With the exception of well-coached top executives and premium pipelines of talent in certain industries, in my experience, most employees are never able to drive their own personal and professional development as they see fit.

As a result, barring solid and up-to-date guidance from a top coach or mentor, career and personal development decisions were usually made ad hoc or in a vacuum, based on job offers, recruiter calls or ads served up on Facebook.

Instead, people relied on whatever professional development their employer offered (with its own interests and adverse incentives and blind spots), whatever their alma mater's career services department recommended (usually outdated or irrelevant) or what their former classmates or friends were doing to get ahead in life.

COVID-19 brought a sea change to this equation, shifting the professional landscape under employees' feet. With many more potential dream jobs suddenly available remotely, and more time spent at home without commutes and away from micro-managing bosses, people have more time to second-guess their career trajectory and current workplace. Employees can now find the time to learn new skills, take online courses, start side businesses and otherwise create or seek greener pastures.

Even before COVID-19, employee loyalty was already bad and getting worse. For example, according to a 2020 global workplace culture study, a staggering 59% of employees would have left their employer right away if offered a job at a different company with a similar role, pay and benefits.

With leaders no longer able to command and control and their employees working remotely, a new reality has emerged. Employees have greater choice of employers for career growth, instant mobility (remote work), decreased stigma around short tenures, plus a growing distrust of institutions by millennials and Gen Z.

In short, these days it's much easier to take your talents to Hollywood — or to Miami, NYC, London, Tel Aviv or anywhere else around the world. And of course, in the same vein, it's easier than ever to grow said talents by curating your learning and skills and experience in the way you see fit.

As such, leaders have little choice but to adapt — and quickly — to this new reality. The post-COVID talent war is unlike any other because both supply of and demand for top talent are vastly greater than ever before.
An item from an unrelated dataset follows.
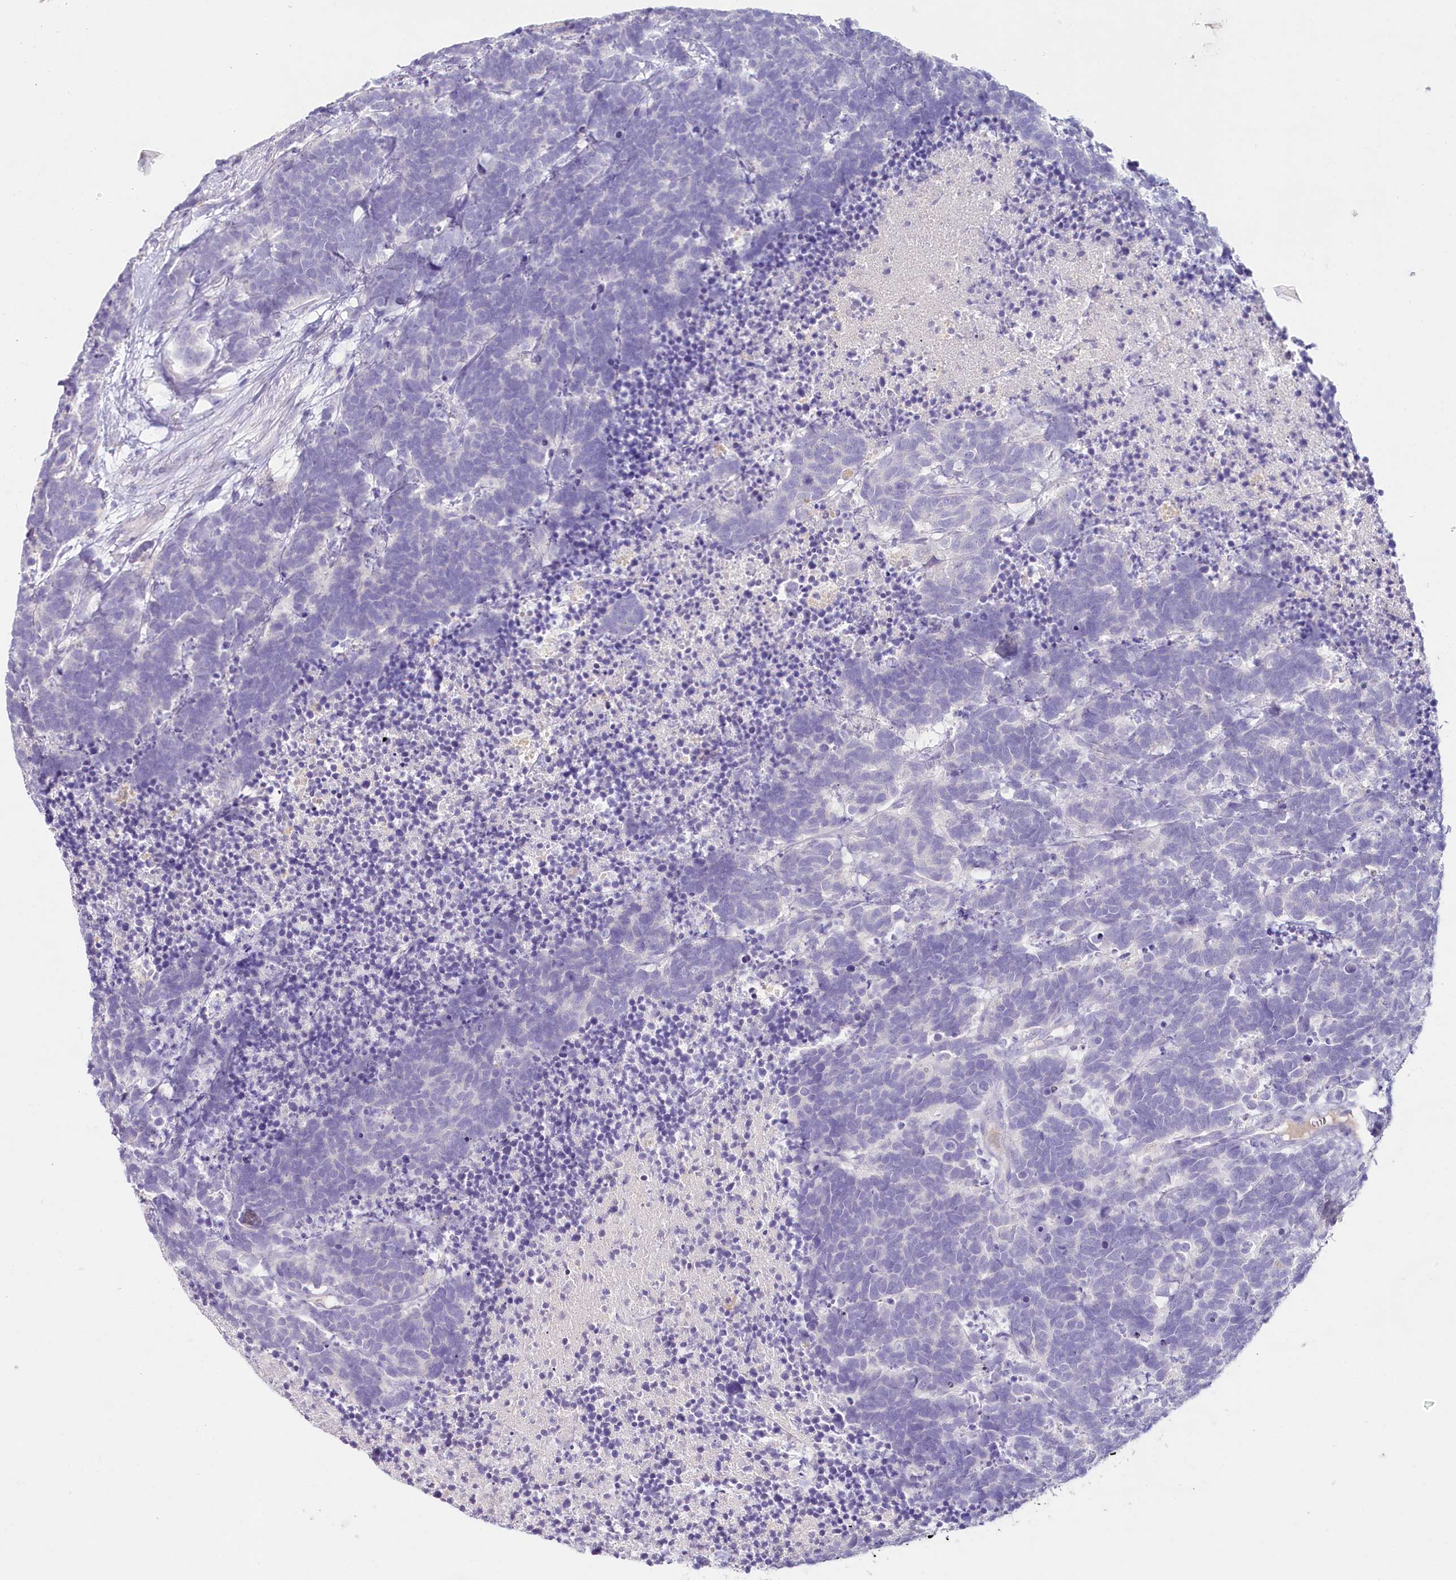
{"staining": {"intensity": "negative", "quantity": "none", "location": "none"}, "tissue": "carcinoid", "cell_type": "Tumor cells", "image_type": "cancer", "snomed": [{"axis": "morphology", "description": "Carcinoma, NOS"}, {"axis": "morphology", "description": "Carcinoid, malignant, NOS"}, {"axis": "topography", "description": "Urinary bladder"}], "caption": "This is an IHC photomicrograph of human malignant carcinoid. There is no positivity in tumor cells.", "gene": "HPD", "patient": {"sex": "male", "age": 57}}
Instead of playing catch-up and reacting, savvy employers must embrace the sea change of "experiential employment."

What does this mean in practice? First of all, it means budgeting for an average tenure of two years or less, with more agile hiring and firing, improved onboarding and constant realignment around mission, vision and values. It means fewer useless meetings, greater empowerment and trust, tech enablement, flexible work arrangements and relevant benefit coverage, as well as mental health and coaching support.
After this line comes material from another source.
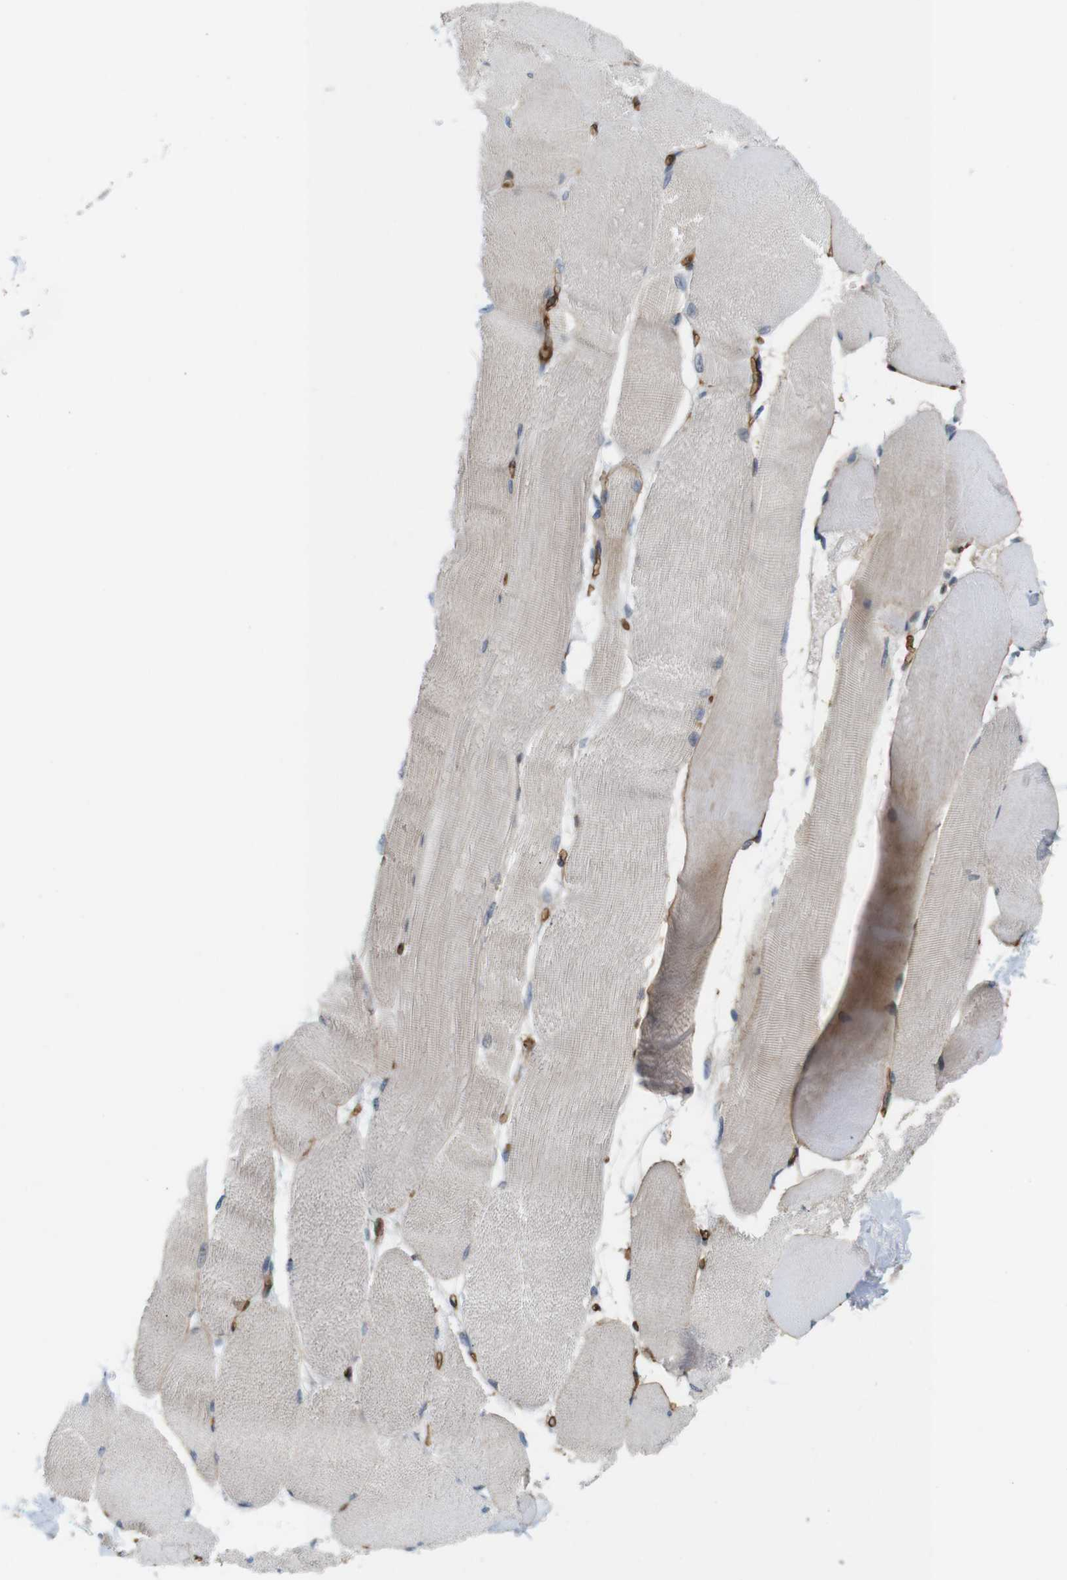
{"staining": {"intensity": "weak", "quantity": ">75%", "location": "cytoplasmic/membranous"}, "tissue": "skeletal muscle", "cell_type": "Myocytes", "image_type": "normal", "snomed": [{"axis": "morphology", "description": "Normal tissue, NOS"}, {"axis": "morphology", "description": "Squamous cell carcinoma, NOS"}, {"axis": "topography", "description": "Skeletal muscle"}], "caption": "Skeletal muscle stained for a protein reveals weak cytoplasmic/membranous positivity in myocytes. (IHC, brightfield microscopy, high magnification).", "gene": "BVES", "patient": {"sex": "male", "age": 51}}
But above all, top talent will want to be staffed on well-aligned projects with high-profile clients, to have constant learning and development through coaching and interactive workshops and trainings, to manage others, to get constructive feedback often and quickly, to have clarity about career pathways and time lines for promotion and higher pay, to have a say in company decisions (or at least be asked regularly for their opinion on subjects important to them), and to feel proactively supported through meaningful and well-funded DEI initiatives and employee resource groups (ERGs).

With expectations managed proactively from both sides and plenty of outlets for talent to be their best selves in the workplace, the downside risk is controlled for the employer and the upside is captured quickly for both sides, aligning incentives effectively.

And while there will always be some information asymmetry between employers and employees, the disparity is quickly shrinking. More talent with greater leverage and mobility means even top companies have little choice but to adjust to the new reality of experiential employment.

Those companies agile enough to adjust their thinking will win the best talent. Others will suffer the consequences of failing to adapt and reinvent.